Selon les auteurs de l'étude, la tendance est plus forte face aux maladies incurables: 41% évitent les informations connexes d'Alzheimer et 40% à Huntington. Dans les cas de maladies graves mais traitables telles que le VIH (32%) et le cancer (29%), les taux baissent un peu. Dans les maladies chroniques et contrôlables telles que le diabète, l'abandon était plus faible, soit 24%.
Les chercheurs définissent «l'évitement des informations médicales» tels que tout comportement retardé ou empêcher l'accès à disponible, mais considéré comme des données indésirables, des requêtes de report aux tests de refus.
Bien que le coût et le manque d'informations soient fréquemment rappelés, l'étude souligne que le phénomène ne s'explique pas par cela. L'Allemagne, par exemple, lorsque les plans de santé couvrent les consultations et rapportent les patients sur les services disponibles, a également enregistré des taux d'abandon élevés.
« Une possibilité est que la décision de ne pas savoir être délibérée », a déclaré Ralph Hertwig, co-auteur de l'étude et directeur du centre de rationalité adaptatif de l'Institut Max Planck à Berlin. Hertwig se souvient que le groupe a déjà identifié ce type d '«ignorance délibérée» dans d'autres domaines de la vie, motivés pour diverses raisons.

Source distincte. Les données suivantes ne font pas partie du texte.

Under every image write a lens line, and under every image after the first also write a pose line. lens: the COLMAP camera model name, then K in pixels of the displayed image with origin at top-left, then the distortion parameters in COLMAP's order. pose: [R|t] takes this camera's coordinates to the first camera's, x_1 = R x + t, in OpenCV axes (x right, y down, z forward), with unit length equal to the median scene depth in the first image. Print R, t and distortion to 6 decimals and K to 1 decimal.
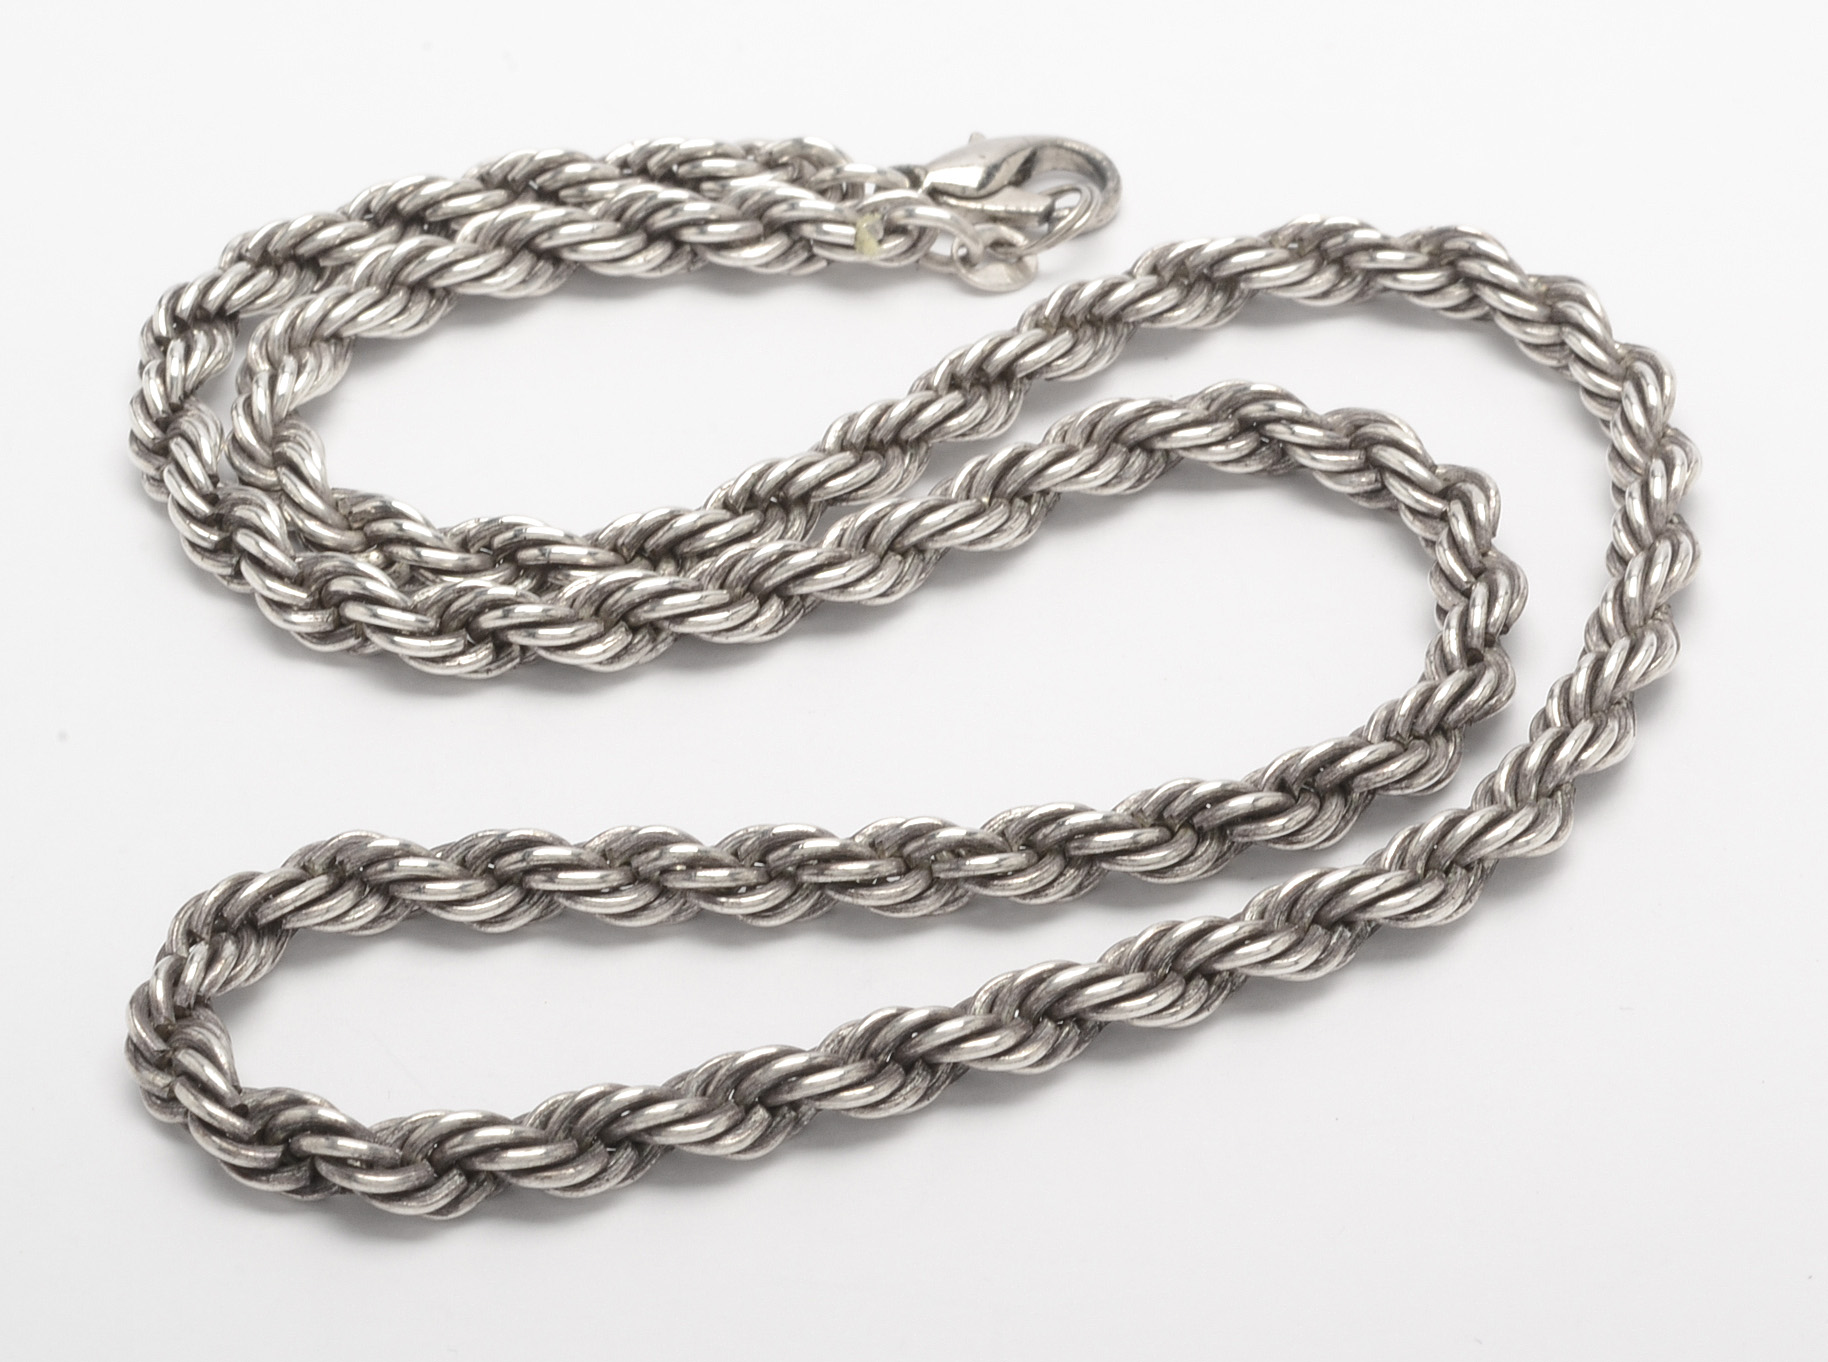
lens RADIAL K [[4826.6, 0, 911.4], [0, 4826.6, 672.7], [0, 0, 1]] dist [0.297298, 0.000000]
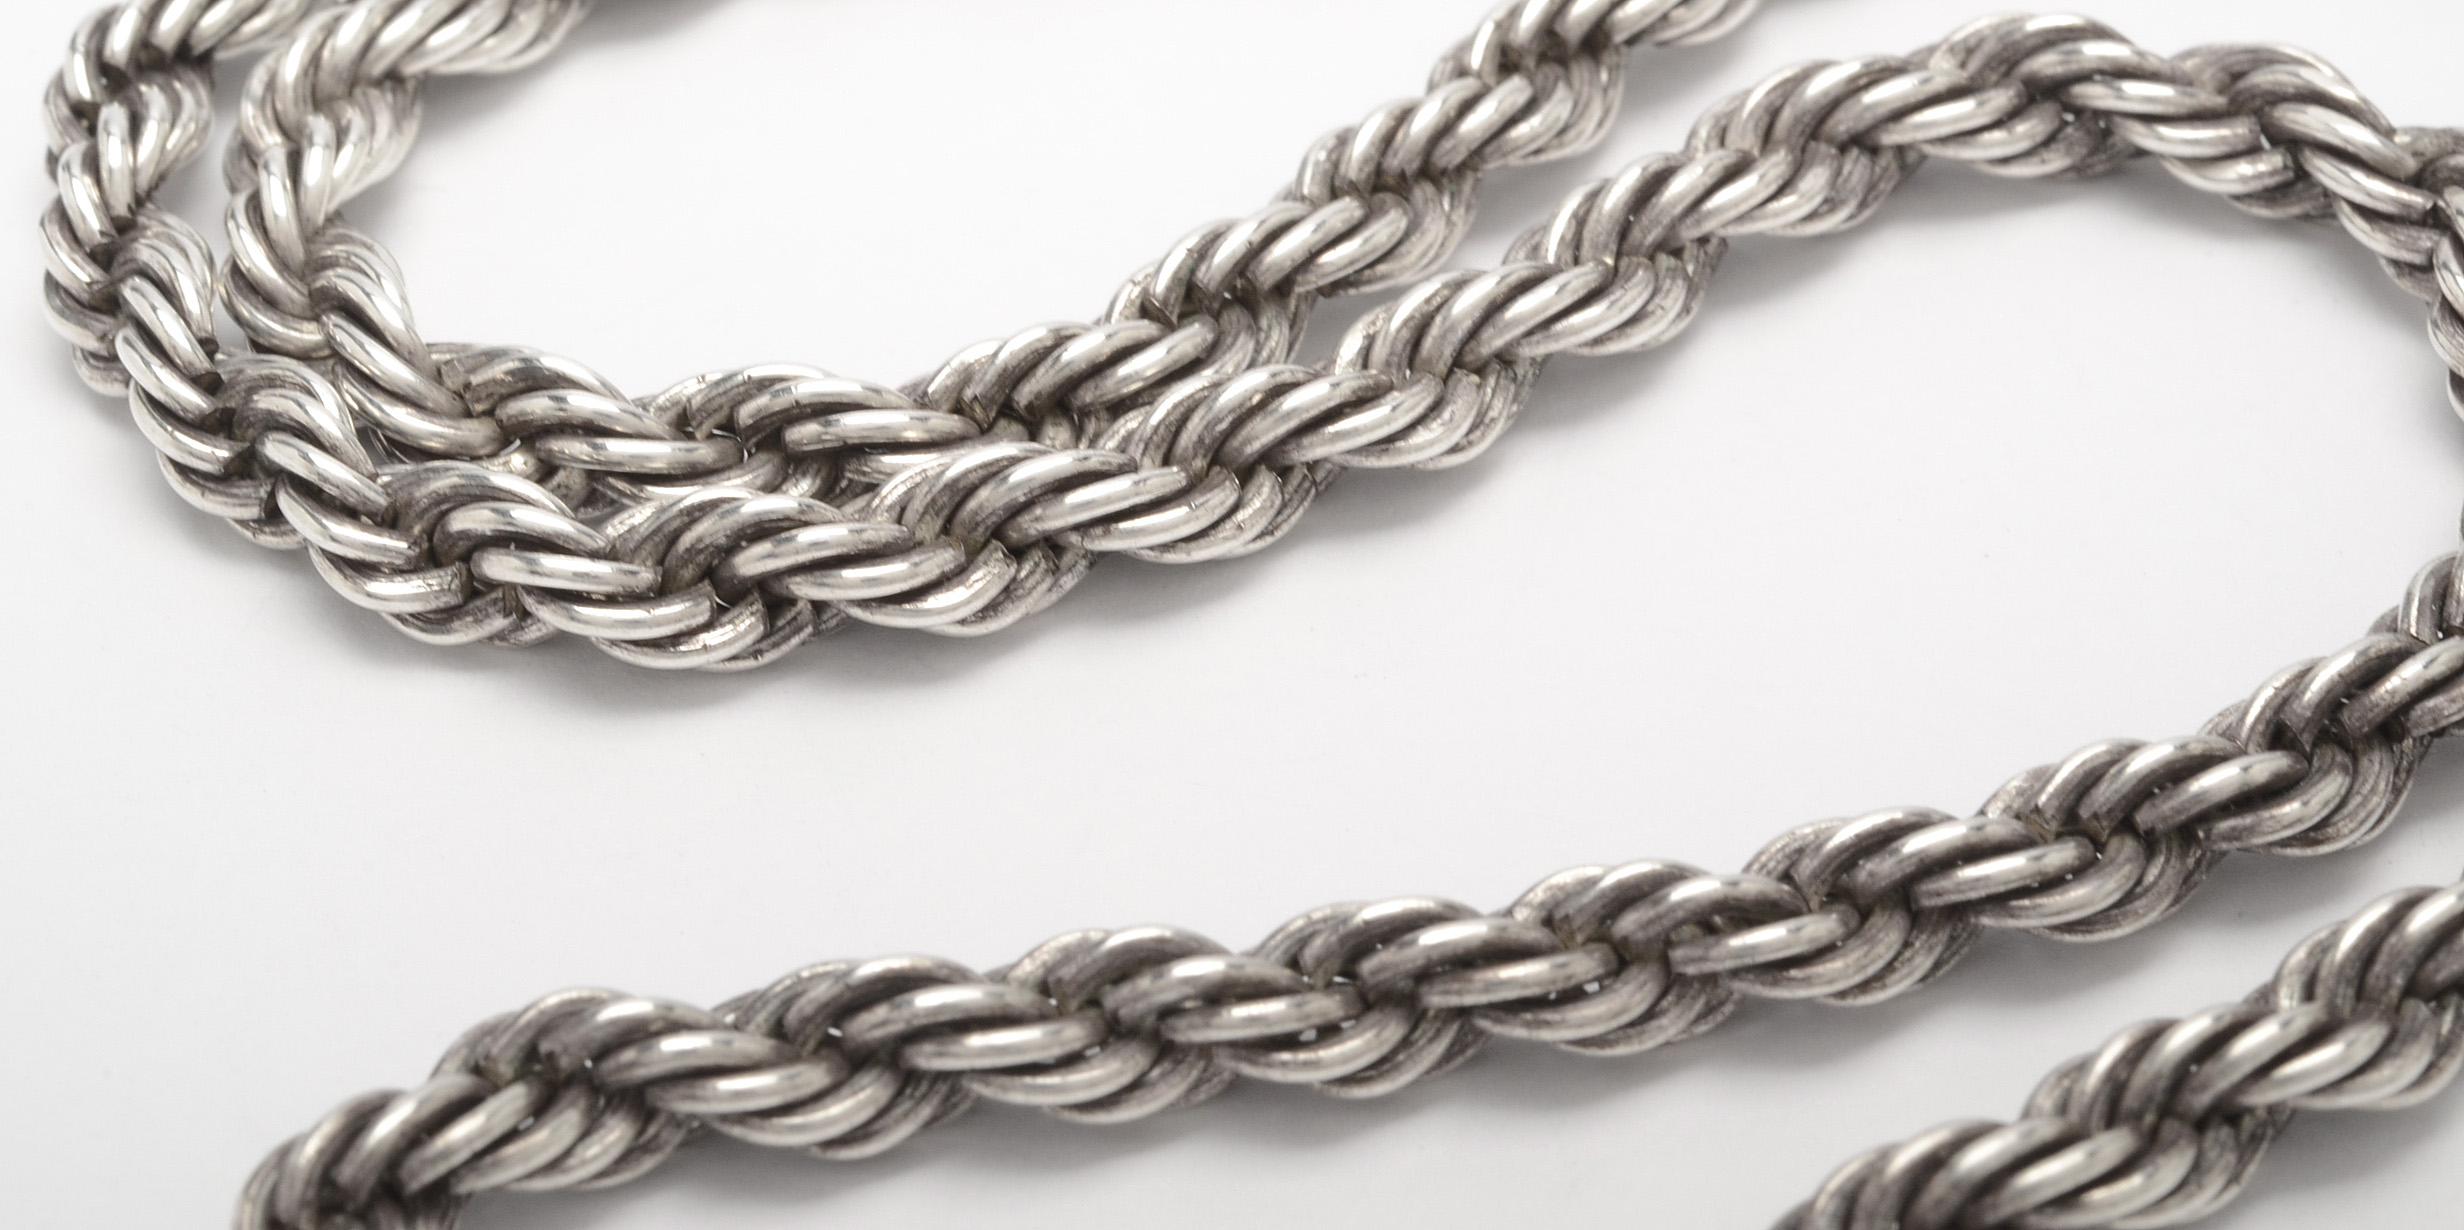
lens RADIAL K [[5683.8, 0, 1236.8], [0, 5683.8, 623.0], [0, 0, 1]] dist [0.159385, 0.000000]
pose [[0.994348, -0.090500, 0.055509, -0.068420], [0.089519, 0.995786, 0.019912, -0.011530], [-0.057077, -0.014831, 0.998260, 0.357413]]
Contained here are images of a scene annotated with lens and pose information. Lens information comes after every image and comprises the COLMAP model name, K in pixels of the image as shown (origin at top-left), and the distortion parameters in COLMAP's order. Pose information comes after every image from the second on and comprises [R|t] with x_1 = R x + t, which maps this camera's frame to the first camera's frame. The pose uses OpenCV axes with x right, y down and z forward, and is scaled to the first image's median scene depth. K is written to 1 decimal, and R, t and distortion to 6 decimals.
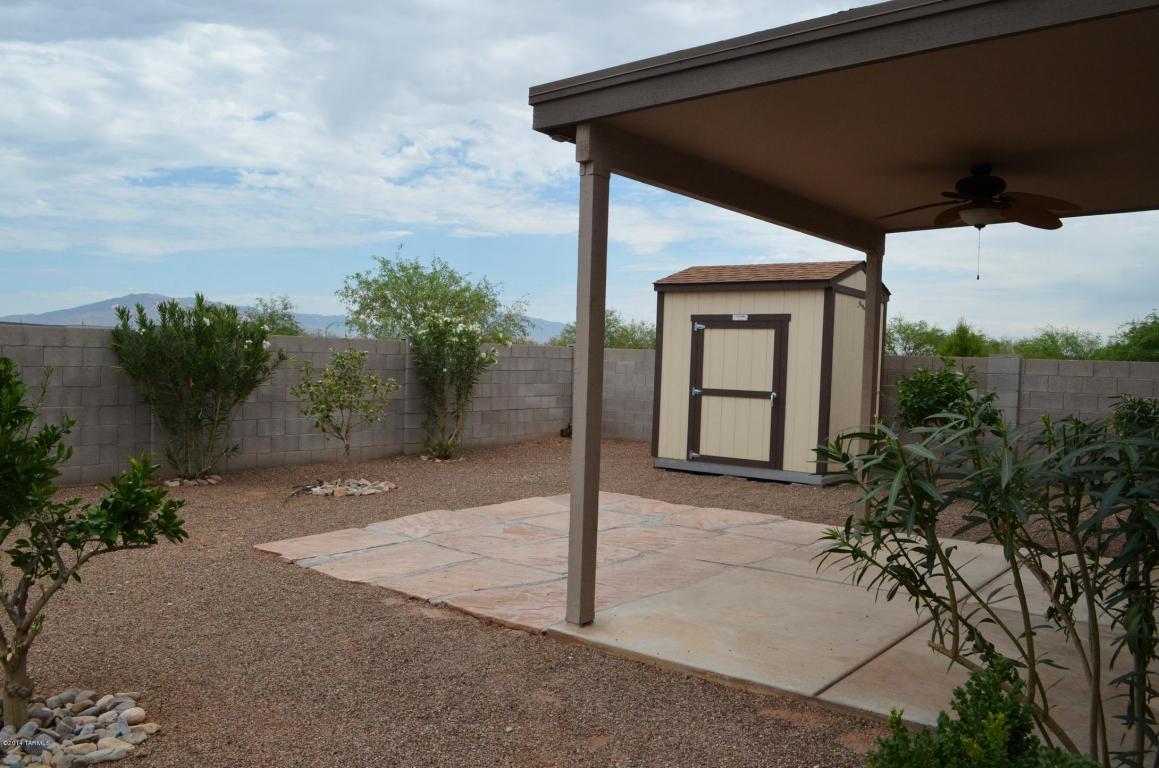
lens RADIAL K [[911.8, 0, 590.9], [0, 911.8, 392.9], [0, 0, 1]] dist [-0.087467, 0.018675]
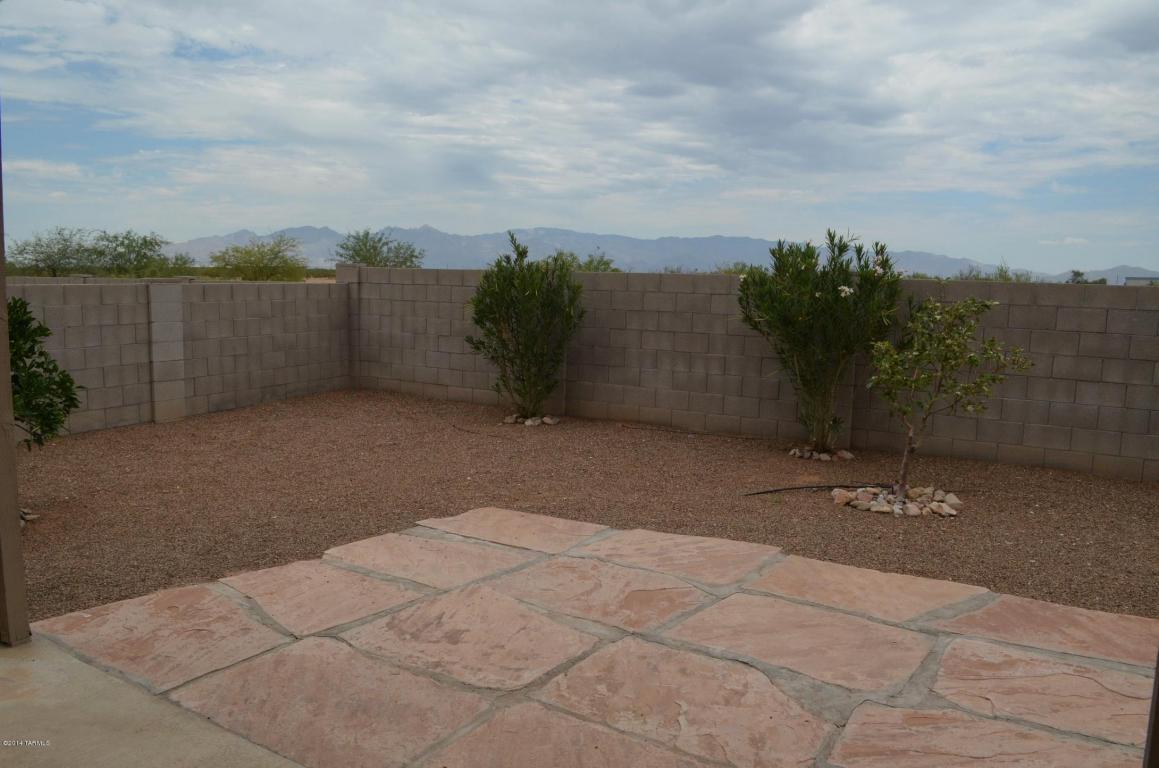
lens RADIAL K [[911.8, 0, 590.9], [0, 911.8, 392.9], [0, 0, 1]] dist [-0.087467, 0.018675]
pose [[0.114606, 0.097546, -0.988610, 0.325830], [-0.055260, 0.994253, 0.091696, -0.022317], [0.991873, 0.044122, 0.119337, 0.593217]]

16 facteurs majeurs ont été identifiés qui influencent l'abandon, notamment un sentiment dépassé, une faible confiance dans la capacité de prendre soin de la santé, de la peur du jugement, de la méfiance et du manque de confiance dans le système médical. Des questions telles que le sexe, la race ou l'ethnicité n'avaient aucun poids pertinent.
Les variations régionales observées suggèrent que différents systèmes de santé peuvent influencer le comportement des gens, notant que la pratique ne doit pas être automatiquement classée comme irrationnelle: cela peut être un moyen de gérer l'anxiété face à de mauvaises nouvelles.
« Nous avons observé que moins de confiance dans le système médical est associée à une plus grande évasion de l'information », a déclaré Konstantin, l'offre, l'auteur principal de l'étude et chercheur à l'Institut Max Planck. «La restauration de la confiance pourrait conduire au plus grand engagement des gens.»
En bref, éviter les contrôles ou ne pas vouloir savoir que le résultat des examens est plus courant qu'il n'y paraît. Le doute qui reste est comme cela de plus en plus de la tendance, peut avoir un impact sur les systèmes de santé et les personnes à long terme.
* Vivaldo José Bretinnitz est titulaire d'un doctorat en sciences de l'Université de São Paulo, enseignant et consultant.